Os anos 80 foram especialmente difíceis. Tancredo Neves era a esperança de novos tempos, apesar de ter sido eleito em uma votação (ainda) indireta. Aí veio o governo Sarney e seus milhões de pacotes econômicos e moedas. O ítem mais importante em qualquer casa de classe média era o freezer, pois tínhamos de fazer estoque de comida, especialmente de carne. Por conta da hiperinflação, um mesmo produto poderia ter dois, três preços no mesmo dia. Assim sendo, fazíamos aquelas compras imensas no supermercado para durar no mínimo dois meses. Era a forma de economizarmos. Refrigerante, cereais, iogurte e bolacha recheada eram puro luxo. Caríssimos, só eram consumidos em dias especiais. Nem toda casa tinha linha telefônica; extensão no quarto só em casa de gente rica. Muitas vezes um filme ficava na máquina fotográfica por mais de um ano, esperando para ser revelado. E quando era, a surpresa: muitas fotos mal tiradas e as fotos-mico que hoje não existem mais.

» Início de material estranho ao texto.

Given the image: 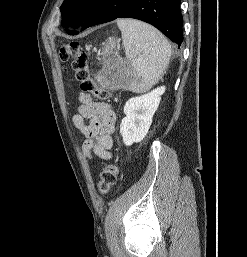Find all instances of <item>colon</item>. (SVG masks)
I'll use <instances>...</instances> for the list:
<instances>
[{"label":"colon","mask_w":247,"mask_h":257,"mask_svg":"<svg viewBox=\"0 0 247 257\" xmlns=\"http://www.w3.org/2000/svg\"><path fill=\"white\" fill-rule=\"evenodd\" d=\"M59 58L62 62L72 61V68L75 71L80 89L83 92L92 93L99 100H105L109 97V92L100 87L91 77L87 55L78 42L61 45L59 48ZM118 173V166L114 163H110L104 167L98 181L100 193L106 194L111 190L117 182Z\"/></svg>","instance_id":"colon-1"}]
</instances>
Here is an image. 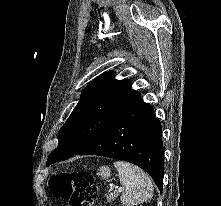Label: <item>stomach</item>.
<instances>
[{
  "label": "stomach",
  "mask_w": 221,
  "mask_h": 206,
  "mask_svg": "<svg viewBox=\"0 0 221 206\" xmlns=\"http://www.w3.org/2000/svg\"><path fill=\"white\" fill-rule=\"evenodd\" d=\"M99 176H101L103 179H106L108 177H110L111 172L110 169L106 166L100 167V169H98V173Z\"/></svg>",
  "instance_id": "0dacf381"
}]
</instances>
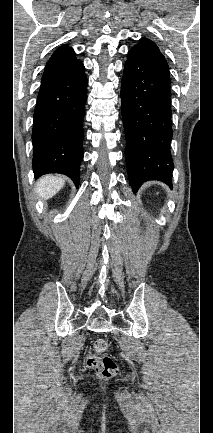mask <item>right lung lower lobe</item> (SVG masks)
<instances>
[{
  "label": "right lung lower lobe",
  "instance_id": "1",
  "mask_svg": "<svg viewBox=\"0 0 213 433\" xmlns=\"http://www.w3.org/2000/svg\"><path fill=\"white\" fill-rule=\"evenodd\" d=\"M86 100L87 78L79 60L61 59L46 65L33 116L35 178L61 173L79 185Z\"/></svg>",
  "mask_w": 213,
  "mask_h": 433
}]
</instances>
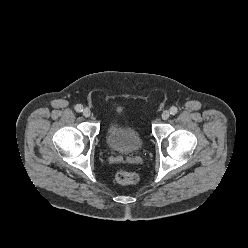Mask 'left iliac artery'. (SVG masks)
<instances>
[{
    "mask_svg": "<svg viewBox=\"0 0 248 248\" xmlns=\"http://www.w3.org/2000/svg\"><path fill=\"white\" fill-rule=\"evenodd\" d=\"M177 112H178L177 107L173 106L170 108V114L175 115V114H177Z\"/></svg>",
    "mask_w": 248,
    "mask_h": 248,
    "instance_id": "1",
    "label": "left iliac artery"
}]
</instances>
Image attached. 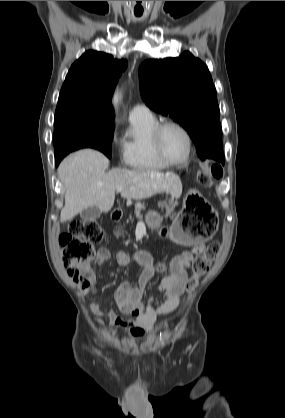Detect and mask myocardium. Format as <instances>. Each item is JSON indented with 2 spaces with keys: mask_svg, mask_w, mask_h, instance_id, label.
Returning <instances> with one entry per match:
<instances>
[{
  "mask_svg": "<svg viewBox=\"0 0 285 418\" xmlns=\"http://www.w3.org/2000/svg\"><path fill=\"white\" fill-rule=\"evenodd\" d=\"M167 127H176L185 135V138L187 140V152H186L185 157L181 161H177V162L171 161L166 156L162 148L161 135H162V132ZM150 141L158 158L161 161H163L165 164H167L168 166H180V165L187 163L193 151V140H192V136L190 132L185 126H183L181 123L174 121V120H165V121L158 123L151 134Z\"/></svg>",
  "mask_w": 285,
  "mask_h": 418,
  "instance_id": "f54148a6",
  "label": "myocardium"
}]
</instances>
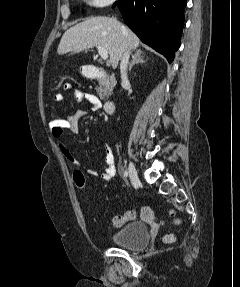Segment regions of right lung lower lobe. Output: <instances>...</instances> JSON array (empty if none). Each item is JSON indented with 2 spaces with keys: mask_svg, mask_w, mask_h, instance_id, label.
I'll list each match as a JSON object with an SVG mask.
<instances>
[{
  "mask_svg": "<svg viewBox=\"0 0 240 287\" xmlns=\"http://www.w3.org/2000/svg\"><path fill=\"white\" fill-rule=\"evenodd\" d=\"M115 5L142 42L173 61L180 47L186 0H120Z\"/></svg>",
  "mask_w": 240,
  "mask_h": 287,
  "instance_id": "98d812e1",
  "label": "right lung lower lobe"
}]
</instances>
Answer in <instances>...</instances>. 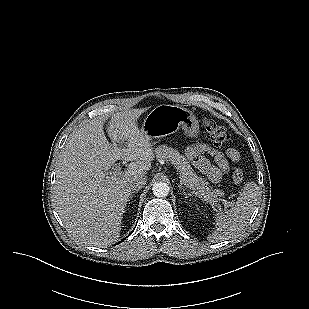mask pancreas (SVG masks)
<instances>
[{"mask_svg":"<svg viewBox=\"0 0 309 309\" xmlns=\"http://www.w3.org/2000/svg\"><path fill=\"white\" fill-rule=\"evenodd\" d=\"M155 155L158 160L169 161L175 165L194 194L202 197L207 203L212 205L219 204L220 199L218 196L224 195V192L220 189H213L205 179L198 177L185 157L176 149L160 145L155 149Z\"/></svg>","mask_w":309,"mask_h":309,"instance_id":"obj_1","label":"pancreas"}]
</instances>
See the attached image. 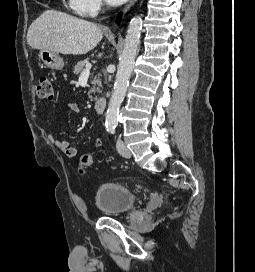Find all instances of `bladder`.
<instances>
[{"instance_id":"obj_1","label":"bladder","mask_w":255,"mask_h":272,"mask_svg":"<svg viewBox=\"0 0 255 272\" xmlns=\"http://www.w3.org/2000/svg\"><path fill=\"white\" fill-rule=\"evenodd\" d=\"M94 204L104 215L119 216L134 207L135 196L120 183H105L95 190Z\"/></svg>"}]
</instances>
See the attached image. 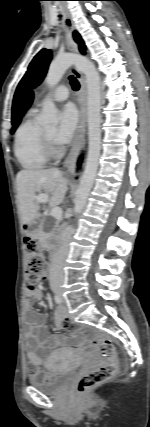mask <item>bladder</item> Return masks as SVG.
<instances>
[{"mask_svg":"<svg viewBox=\"0 0 150 427\" xmlns=\"http://www.w3.org/2000/svg\"><path fill=\"white\" fill-rule=\"evenodd\" d=\"M73 374V368L65 370L51 369L46 379L31 378L29 382L33 387L45 394H58L65 388Z\"/></svg>","mask_w":150,"mask_h":427,"instance_id":"bladder-1","label":"bladder"}]
</instances>
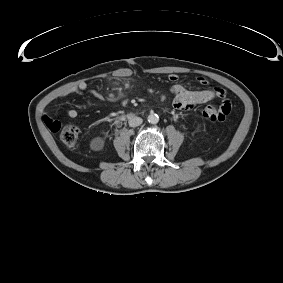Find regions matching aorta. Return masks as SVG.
Wrapping results in <instances>:
<instances>
[{"mask_svg": "<svg viewBox=\"0 0 283 283\" xmlns=\"http://www.w3.org/2000/svg\"><path fill=\"white\" fill-rule=\"evenodd\" d=\"M148 122L151 124H157L159 122V116L155 113H151L148 116Z\"/></svg>", "mask_w": 283, "mask_h": 283, "instance_id": "762f6f07", "label": "aorta"}]
</instances>
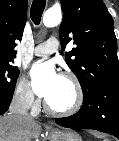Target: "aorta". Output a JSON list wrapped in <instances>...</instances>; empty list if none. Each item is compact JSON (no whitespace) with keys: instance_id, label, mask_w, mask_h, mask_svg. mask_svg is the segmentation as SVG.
I'll list each match as a JSON object with an SVG mask.
<instances>
[{"instance_id":"1","label":"aorta","mask_w":119,"mask_h":141,"mask_svg":"<svg viewBox=\"0 0 119 141\" xmlns=\"http://www.w3.org/2000/svg\"><path fill=\"white\" fill-rule=\"evenodd\" d=\"M61 19H62L61 11L59 9L51 8L48 9L43 16V24L46 27H54L60 24Z\"/></svg>"}]
</instances>
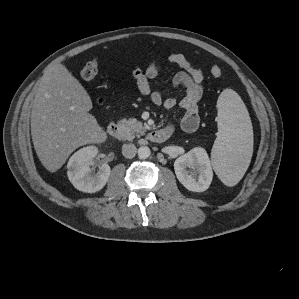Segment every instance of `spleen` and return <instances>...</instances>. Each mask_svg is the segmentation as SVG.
<instances>
[{"label": "spleen", "mask_w": 299, "mask_h": 299, "mask_svg": "<svg viewBox=\"0 0 299 299\" xmlns=\"http://www.w3.org/2000/svg\"><path fill=\"white\" fill-rule=\"evenodd\" d=\"M218 136L211 151L213 168L220 180L235 186L244 176L253 152V130L240 96L225 89L217 101Z\"/></svg>", "instance_id": "3e777b00"}]
</instances>
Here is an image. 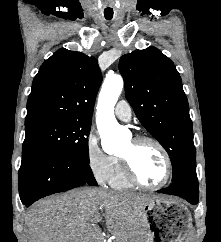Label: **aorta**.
I'll list each match as a JSON object with an SVG mask.
<instances>
[{
    "label": "aorta",
    "mask_w": 221,
    "mask_h": 242,
    "mask_svg": "<svg viewBox=\"0 0 221 242\" xmlns=\"http://www.w3.org/2000/svg\"><path fill=\"white\" fill-rule=\"evenodd\" d=\"M123 89V79L118 74L106 76L97 105V128L102 139L103 149L115 153L124 140V130L117 123L114 107Z\"/></svg>",
    "instance_id": "aorta-1"
}]
</instances>
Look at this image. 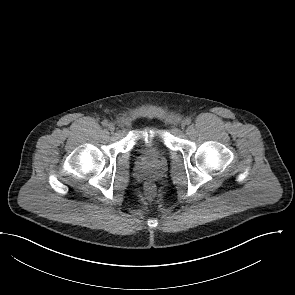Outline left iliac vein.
<instances>
[{
    "label": "left iliac vein",
    "mask_w": 295,
    "mask_h": 295,
    "mask_svg": "<svg viewBox=\"0 0 295 295\" xmlns=\"http://www.w3.org/2000/svg\"><path fill=\"white\" fill-rule=\"evenodd\" d=\"M181 126L182 127H185L186 126V122L185 121H182Z\"/></svg>",
    "instance_id": "1"
}]
</instances>
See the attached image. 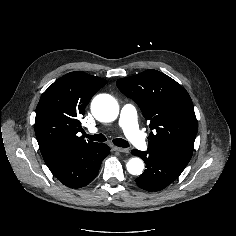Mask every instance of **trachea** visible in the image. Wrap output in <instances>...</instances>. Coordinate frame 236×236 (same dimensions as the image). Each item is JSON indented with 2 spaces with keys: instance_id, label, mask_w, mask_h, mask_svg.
<instances>
[{
  "instance_id": "3493384b",
  "label": "trachea",
  "mask_w": 236,
  "mask_h": 236,
  "mask_svg": "<svg viewBox=\"0 0 236 236\" xmlns=\"http://www.w3.org/2000/svg\"><path fill=\"white\" fill-rule=\"evenodd\" d=\"M85 136L92 141H99V142L107 141V138L103 134H95V135L85 134ZM112 142L118 147H124V148L129 147V143L122 138L113 139Z\"/></svg>"
}]
</instances>
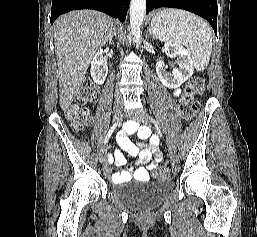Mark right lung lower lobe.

Aí veio Fernando Collor de Mello, o jovem desconhecido de Alagoas "vendido" como o "caçador de marajás". Após anos de sofrimento, finalmente vieram as tão sonhadas eleições diretas e Collor ganha de Lula, no segundo turno, em 1989. Em meio aos escândalos de corrupção, além da crise econômica do governo Collor, a rede Globo (ironia) exibiu, em 1992, uma minissérie chamada "Anos Rebeldes" (atualmente em reprise no canal VIVA). A minissérie contava o romance entre uma jovem "alienada" Maria Lúcia (Malu Mader) e um rapaz engajado com a luta armada nos anos 60 e 70, João Alfredo (Cássio Gabus Mendes). No entanto, quem roubou a cena foi Claudia Abreu, com sua Heloísa, a patricinha que se transforma em guerrilheira. Encantada com Heloísa, fui estudar mais sobre a ditadura militar, não só no Brasil. Muitos outros adolescentes fizeram o mesmo. O movimento dos "Caras-Pintadas", um movimento predominantemente jovem e com um objetivo pontual (tirar um presidente) foi fortemente influenciado por uma minissérie global (da mesma Globo que encobrira militares e que tinha ajudado a eleger Collor, anos antes). Saímos às ruas ao som de Roda Viva, o clássico de Chico Buarque de 1967.  Não tenho nenhum registro fotográfico da época pois não tínhamos a dimensão de que era um fato histórico. Naqueles tempos, ao contrário de hoje, era preciso acontecer algo importante para tirarmos fotografias. Após a votação do impeachment de Fernando Collor, em Setembro daquele ano, todos comemoramos e acabou aí. Presenciei muita gente engajada no movimento dos Caras Pintadas, mas alguns íam às manifestações pela festa. Os hinos do "Fora Collor" eram muito engraçados. As manifestações foram pacíficas e sem confronto com policiais.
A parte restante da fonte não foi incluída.